取り組む課題 —
1/ タイの自転車レースについての文章で、午後のスペシャルステージ2は何kmだったか。
2/ タイの自転車レースについての文章の続きを、最後の文の後から書け。

引用文 —
午前のレースを終えると、ランチタイム。もちろんタイ料理です。辛いのが苦手な人は、スタート前にコンビニでパンやチョコレースなどを用意しておくのもいいでしょう。ボランティアが用意してくれるランチは、ほんとアロイ(美味しい)ですね。むろんライダーは到着順にランチをいただくので、到着が遅いと午後のスタート時間までのインターバルが短くなってしまいます。
午後のスペシャルステージ2は9.7km。午前と同じく4選手での走行が続きました。ところが、終盤でどの辺りがゴールなのかはっきり分からず、3選手とのスプリントに乗りそこね、ペダルを踏まないままゴールを迎えていました。たぶん4着で1日目を終了。
激坂では「去年は足を付いたが、今年は頑張って上りきるぞーっ」と思っているライダーがたくさんいます。ワールドカップでは、これ以上の上りや下りは沢山ありますが、僕にとっても決して楽な坂じゃないことは確かですね。
チェンライの辺りはタイ最北部なので、言葉も方言というか部族の言葉が、走っていると聞こえてくるんです。きっと子供たちは頑張れーみたいなことを叫んでいるのだと思いますよ。
お待ちかねのゾウ! そしてボートで川下りも
このレースの醍醐味のひとつは、川を渡るのに、自分の自転車と一緒にゾウに乗ることです。これは日本では絶対にできない経験です。

僕の故郷である北海道・幕別町もナウマン象が発掘された場所なので、ゾウにはちょっと親近感はあります。とはいえゾウに乗ることなんてありません。ほんの数十分ですが、巨大なゾウに乗ってのライドも、非日常で楽しいひとときです。ゾウは匂いもしませんし、固い背中の高い位置からの景色は格別です。
降りる時にちょっと頭を足で踏んでしまうのはかわいそうな気がするけど、ゾウさん、本当にありがとう。

資料 —
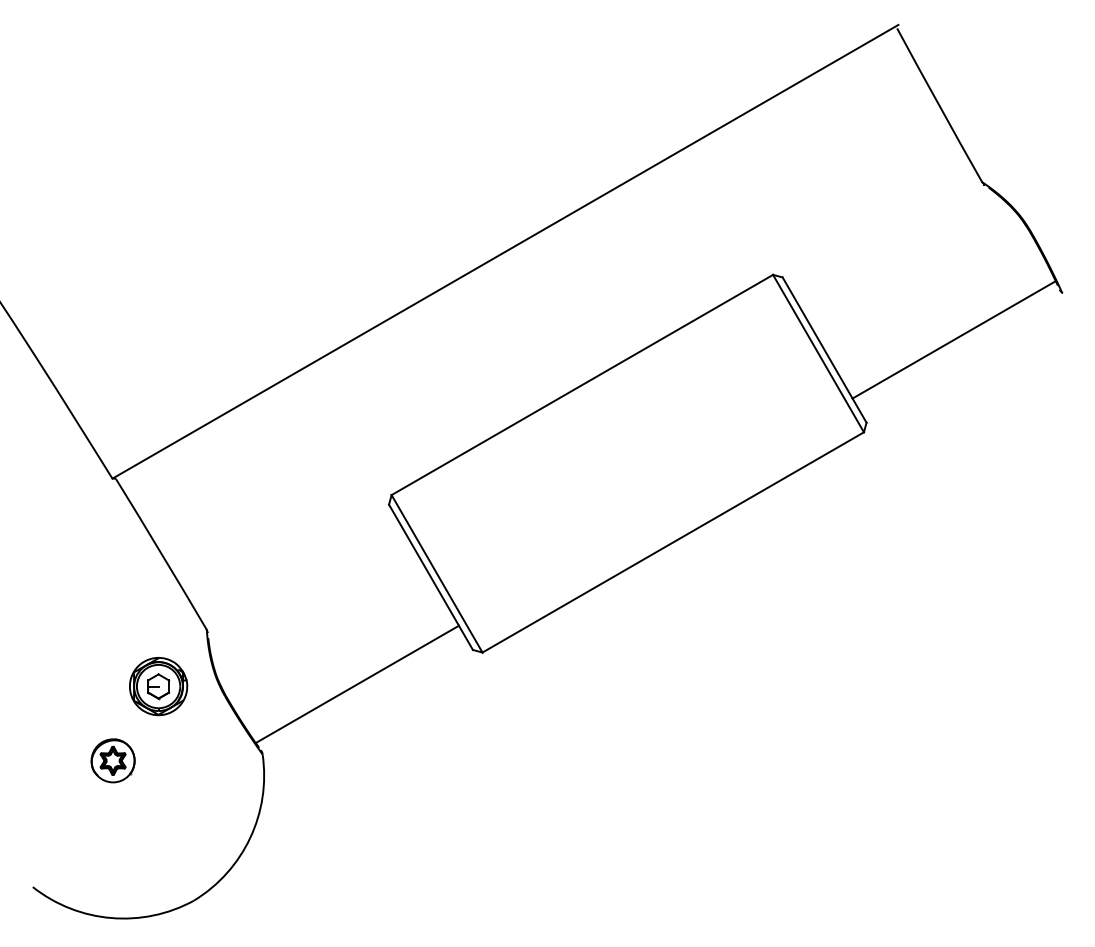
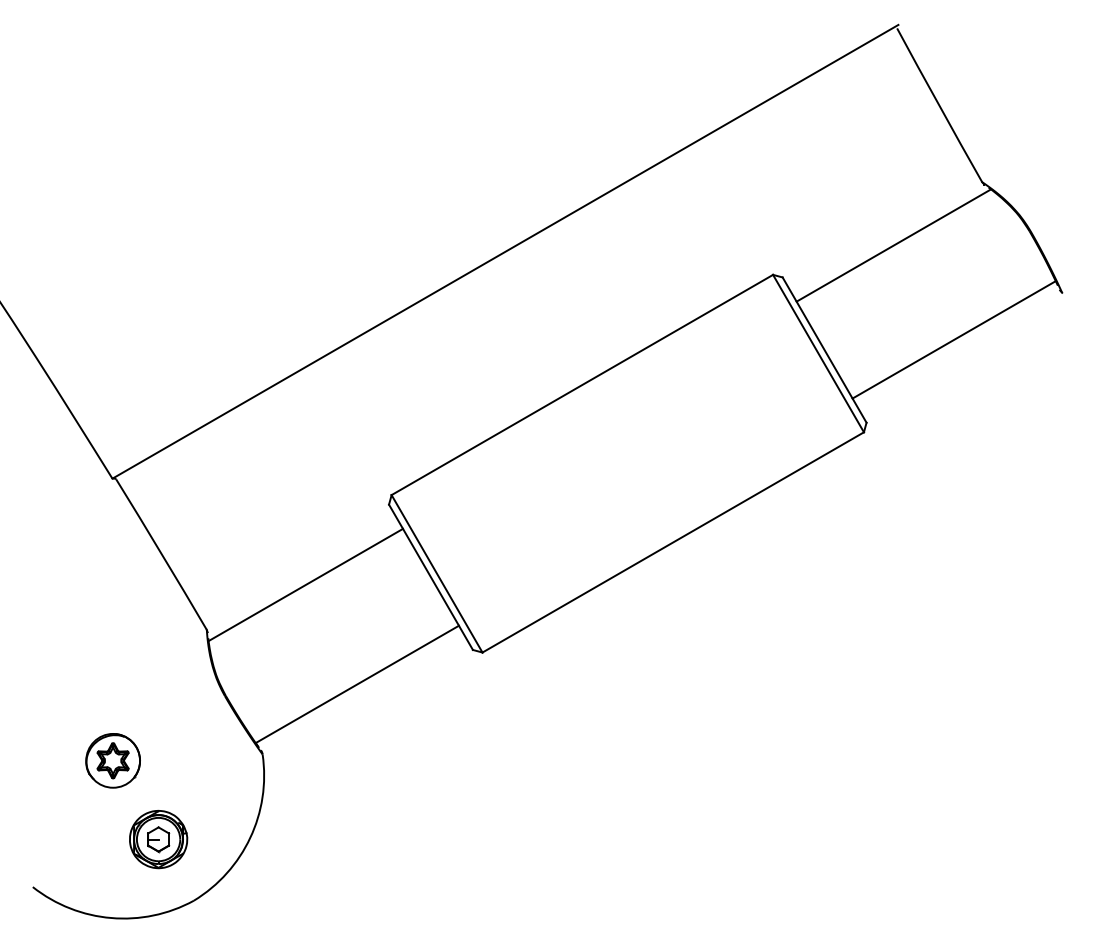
line at (893, 245): none -> present
line at (305, 584): none -> present
part at (158, 686) position: (158, 686) -> (158, 839)
part at (112, 760) size: 46x46 px -> 56x56 px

解答一覧 —
1/ 9.7kmだった。

2/
一日中上って下っての40kmを走り終えると、僕も皆も体力消耗状態。この日一日の走りについて皆で談義をしたりして、ビール片手に疲れを癒します。
そしてホテルへの帰路は、ホテルの真下までボートで川下りをします。1つのボートにバイクと一緒に4人乗車。これが何とも言えないくらい気分がいい! 疲れた身体にボートの揺れが優しく、そして夕方近くの気持ちいい空気に包まれ、僕もそうですが恐らく皆も寝てしまいます。
ホテルの船付き場へ到着すれば1日目が終了。部屋へ戻ってシャワーを浴びたら、即マッサージへ直行です。タイに来てマッサージを受けない人はいないでしょう。たいてい2時間で300バーツ(約942円)ですから、利用しないと損ですよね。何時間でも受けていたいくらいです。
(レポート 山本幸平・写真 山中基嘉、中野裕二郎)
■タイへ行くならこれは揃えよう
アスリートバンクの中野裕二郎です。私は山本幸平のサポートに加え、自分自身もスポーツクラスへ出場しました。私の参戦レポートは次回にして、今回はまずタイ旅行のアドバイスをお届けします。
(1)SIMフリー携帯電話
最近は日本でもSIMフリー携帯が販売されています。何がいいって、通話代、3G、テザリングなどインターネット接続が安いことにつきます。挿入するSIMカードは、空港またはセブンイレブンで簡単に購入できます。日本への通話もめちゃくちゃ安いです。SIMのチャージが無くなったら、まだセブンイレブンで好きなだけチャージすれば良いのです。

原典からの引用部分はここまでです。